Une partie des troupes de Productions Déferlantes est débarquée à Los Cabos à la mi-août pour préparer les lieux. Le reste, incluant Naadei Lyonnais et Mehdi Bousaidan, est arrivé début septembre, et les tournages – où toutes les précautions sont prises pour éviter la COVID, avec les mesures appliquées au Québec – viennent de s’enclencher. La villa capable de répondre aux besoins de la télévision a, semble-t-il, été difficile à trouver.
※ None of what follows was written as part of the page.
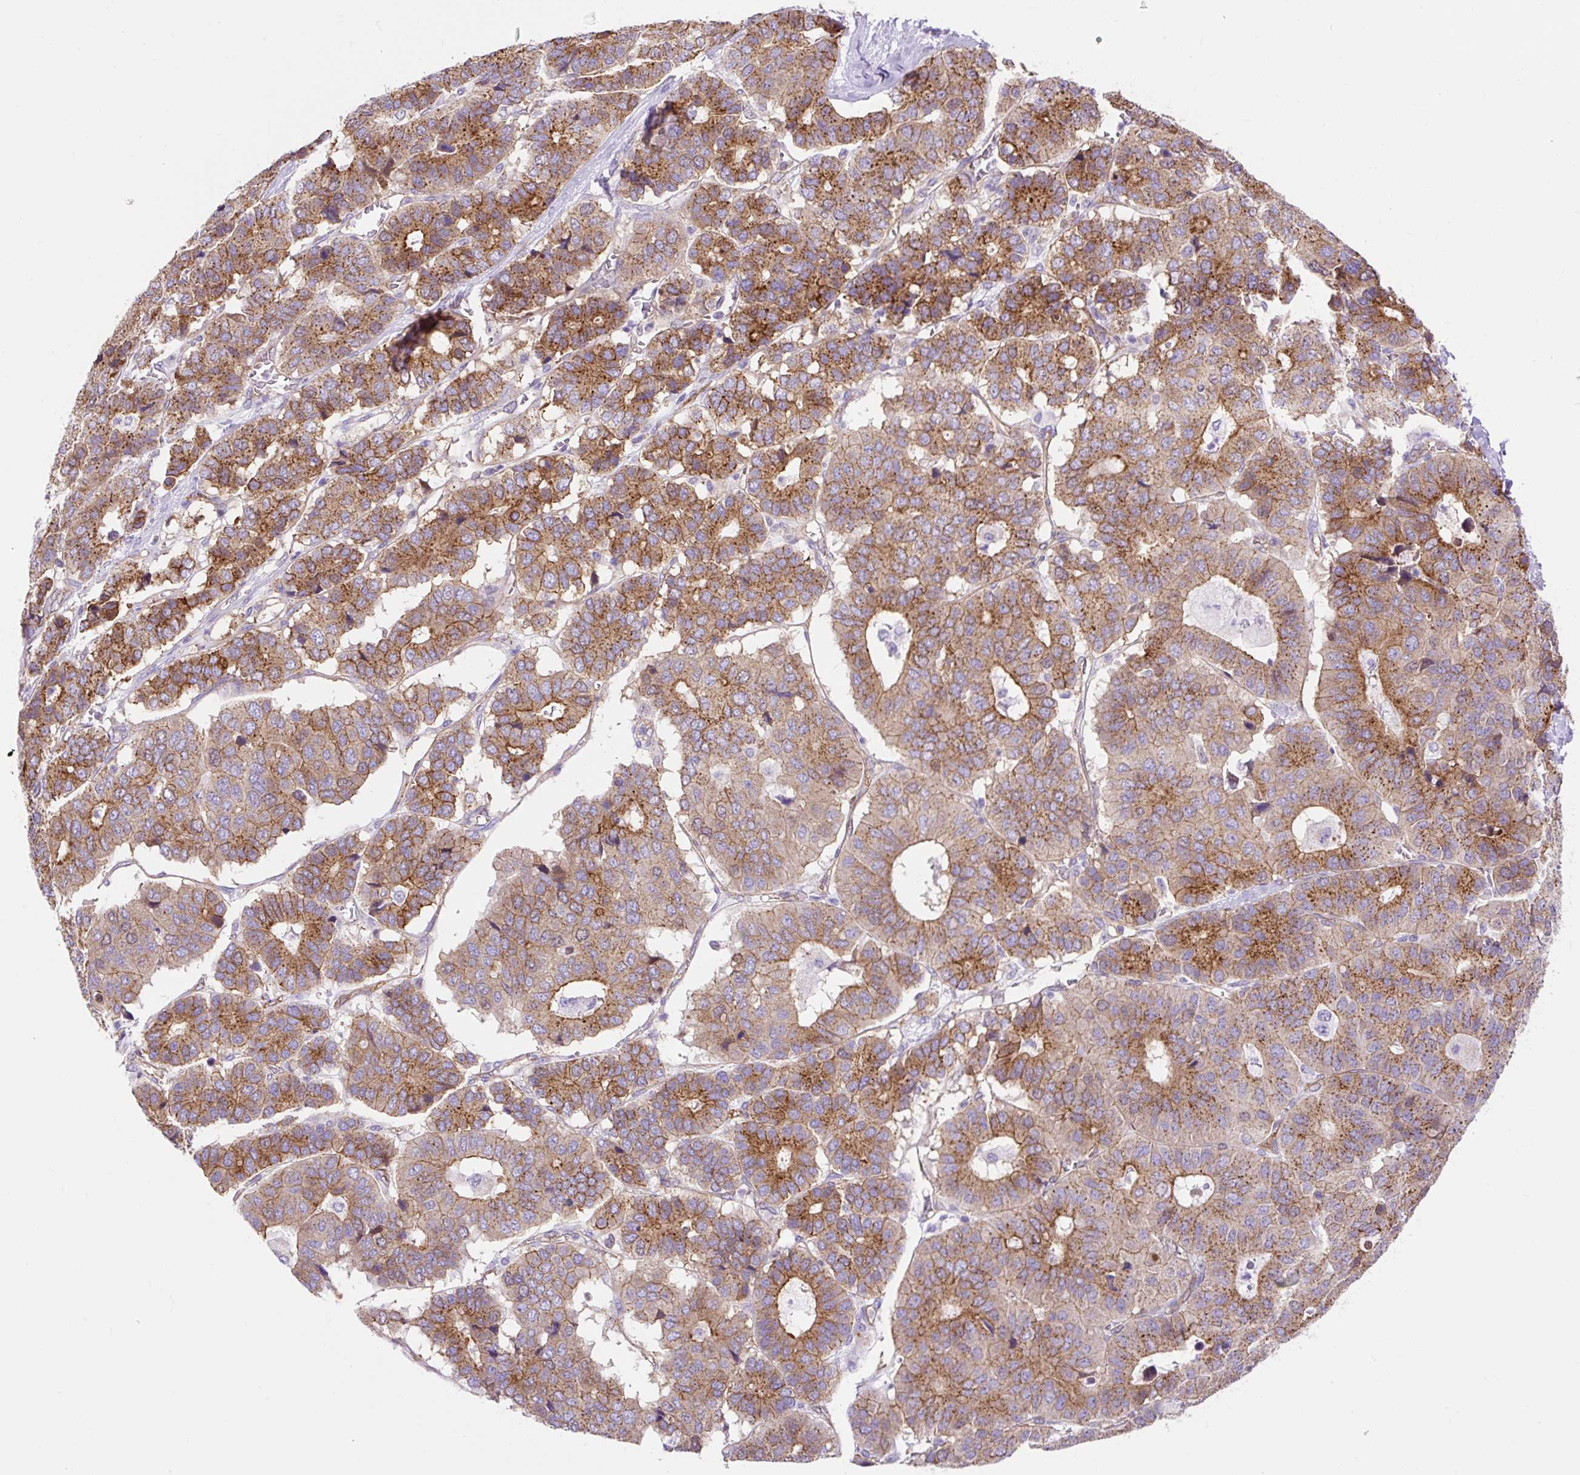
{"staining": {"intensity": "strong", "quantity": ">75%", "location": "cytoplasmic/membranous"}, "tissue": "pancreatic cancer", "cell_type": "Tumor cells", "image_type": "cancer", "snomed": [{"axis": "morphology", "description": "Adenocarcinoma, NOS"}, {"axis": "topography", "description": "Pancreas"}], "caption": "An immunohistochemistry (IHC) image of tumor tissue is shown. Protein staining in brown labels strong cytoplasmic/membranous positivity in pancreatic cancer within tumor cells.", "gene": "HIP1R", "patient": {"sex": "male", "age": 50}}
L’île de l’amour débute ce dimanche 12 septembre, à 21h, à TVA. Les émissions quotidiennes seront présentées du mercredi au samedi, dès le 15 septembre, sur TVA+, Évasion et en rediffusion à 23h05 à TVA. Une édition hebdomadaire pour présenter les meilleurs moments de la semaine sera aussi à l’horaire de TVA le mercredi, à 21h.

L’île de l’amour: un divertissement totalement assumé
PHOTO COURTOISIE/Productions Déferlantes

L’île de l’amour en chiffres      

  • La villa compte 10 chambres, 12 salles de bain, 3 garages, 1 piscine creusée et 1 jacuzzi. La grande chambre à coucher compte 7 lits, car les Insulaires dorment tous dans la même pièce.   
  • L’équipe a pris un mois à s’installer sur les lieux.   
  • En septembre, la température moyenne à Los Cabos est de 33 degrés Celsius.   
  • L’émission requiert 45 caméras, 53 000 pieds de câblage pour les caméras, 25 000 pieds de câblage pour le son et 5000 pieds d’éclairage LED.   
  • Un concours (concours-ida.ca) permettra à une personne de vivre un séjour de rêve au Mexique.